Q: How important is the collaboration in scientific research, especially among researchers from different countries?

In my field, which relies heavily on accelerators, international collaborations are essential. For example, if I come up with an idea for a new experiment for which however there is no accelerator within Japan which can fulfill my requirements, I don’t hesitate at all to go anywhere in the world where there is a suitable machine. This attitude I learned from my mentor Toshi Yamazaki. My students have therefore worked in Germany, US and Switzerland (and in Japan, of course). One of my current students, originally from China, is now working on an experiment being done at Frascati, RM. Science is borderless. When we work in such international collaborations, we communicate in English. For example, on the first page of the logbook of the experiment we did in Germany (logbook being a thick, sturdy notebook in which we jot down everything we did, learned, found, etc., during the experiment), we wrote: “No German, No Japanese”.

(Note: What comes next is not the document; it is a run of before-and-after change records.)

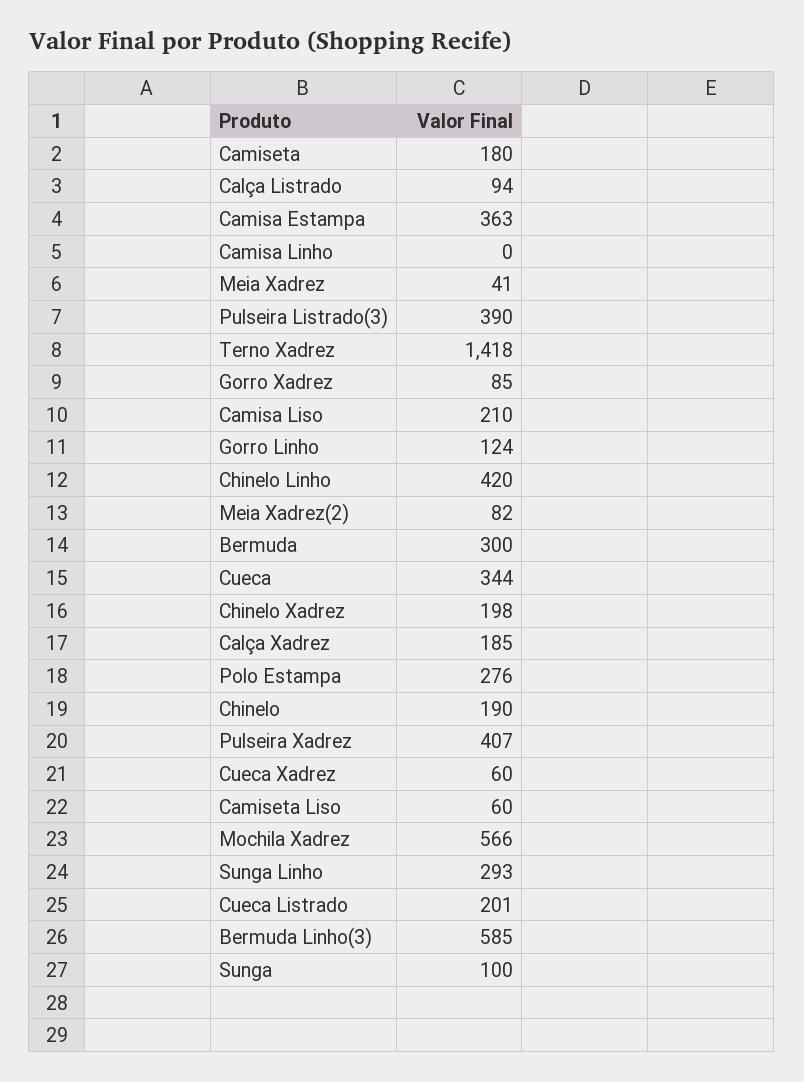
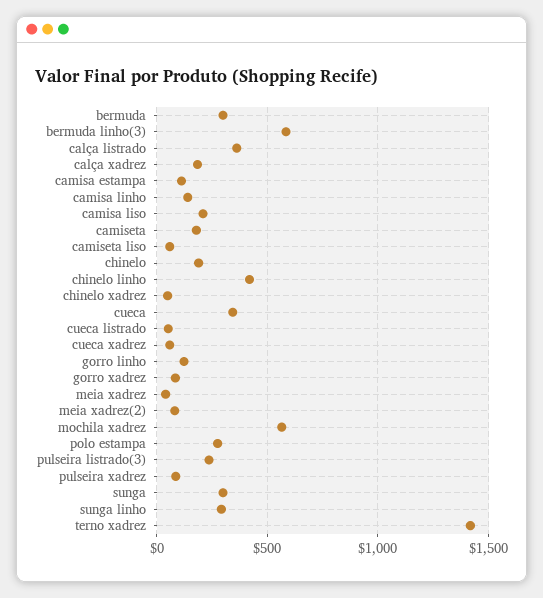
Calça Listrado: 94 -> 350
Camisa Estampa: 363 -> 100
Camisa Linho: 0 -> 150
Pulseira Listrado(3): 390 -> 250
Chinelo Xadrez: 198 -> 50
Pulseira Xadrez: 407 -> 100
Cueca Listrado: 201 -> 50
Sunga: 100 -> 300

Q: How can a scientist be defined and how do talent, intuition and study influence his profession?

Scientists are people with passion for finding out the truth, who have been trained (through hard work) to acquire the means to attack the problems. Being an experimental physicist, I strongly believe in the power and importance of experiments to uncover the secrets of Nature. Curiosity drives us. Study naturally follows. That is: we often hit an obstacle, and struggle hard to overcome it. This is when we are motivated to study, learn something new. There are textbooks for physics, math, etc., but there are no “how-to” books for becoming a good & successful scientist. This is not something which can beeasily taught. However, it can be, sort of,“inherited” from your mentor. I am not saying that you should become a clone of your mentor, as it is essential in physics that you do something original. But if you meet a mentor, who (hopefully) is a world-class scientist, you have several years to observe what it takes to be such a world-class scientist, why he/she is great, what he/she has done (or not done), etc. Your mentor can be used to measure up yourself; in order to be a world-class scientist, you must become “better” than your mentor some day.

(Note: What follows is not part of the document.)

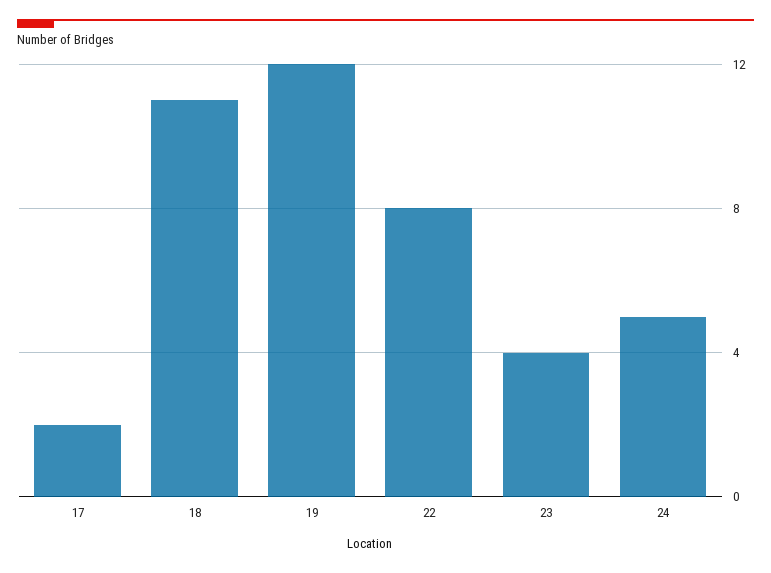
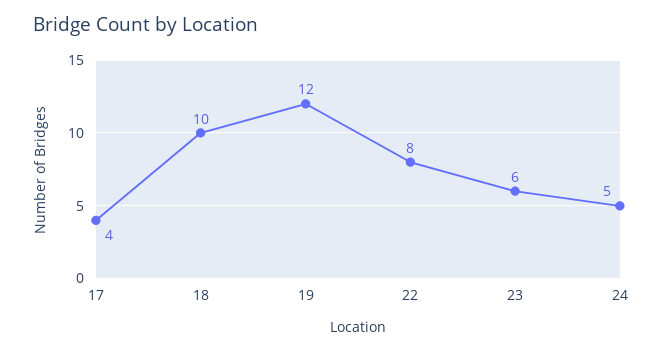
17: 2 -> 4
18: 11 -> 10
23: 4 -> 6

Q: What are your hobbies and passions and what book would you suggest us to read?

The beauty of being a scientist is that there is no real distinction between work, hobby and life. Physics is always in the back of my mind. We physicists do what we love everyday and get paid. Wonderful, isn’t it? I am a gadget freak, so to speak. I am interested in all sorts of new toys, computers, digital cameras, etc., but since I use such gadgets heavily in my research, I wouldn’t consider this to be my hobby. I wish I could say music (violin) is my passion (beside physics), but unfortunately I cannot play the instrument now (as I live in the center of Tokyo, where playing musical instruments is strongly discouraged). I save this pleasure for my retirement. I am a regular theater goer, in particular to the traditional Japanese “Kabuki” plays. I used to teach a “Kabuki appreciation” class at my university, in which I took science students to Kabuki theater every month. This was a very popular course. Oh, about the book. Let me see ... may I suggest “The Prism And The Pendulum: The Ten Most Beautiful Experiments In Science” by Robert P. Crease? This I chose because I am in experimental physics. The book is well written, and should be understandable to high school students. If I were allowed to name another, let me recommend a book written by a Japanese author. It is “Quarks: Frontiers in Elementary Particle Physics” by Yoichiro Nambu, the Nobel laureate of 2008, who earned his Ph.D from Tokyo University in 1952, the year I was born.

Q: How do you see the future of research in this period of global economic crisis?

Science shapes our future. Governments nowadays seem to understand this, so that they usually do not drastically cut research budgets in difficult economical situations. This does not mean however that we can take the government’s support for granted. We scientists must explain to the society what we do, and why we do it, and we must do everything we can to attract talented young people.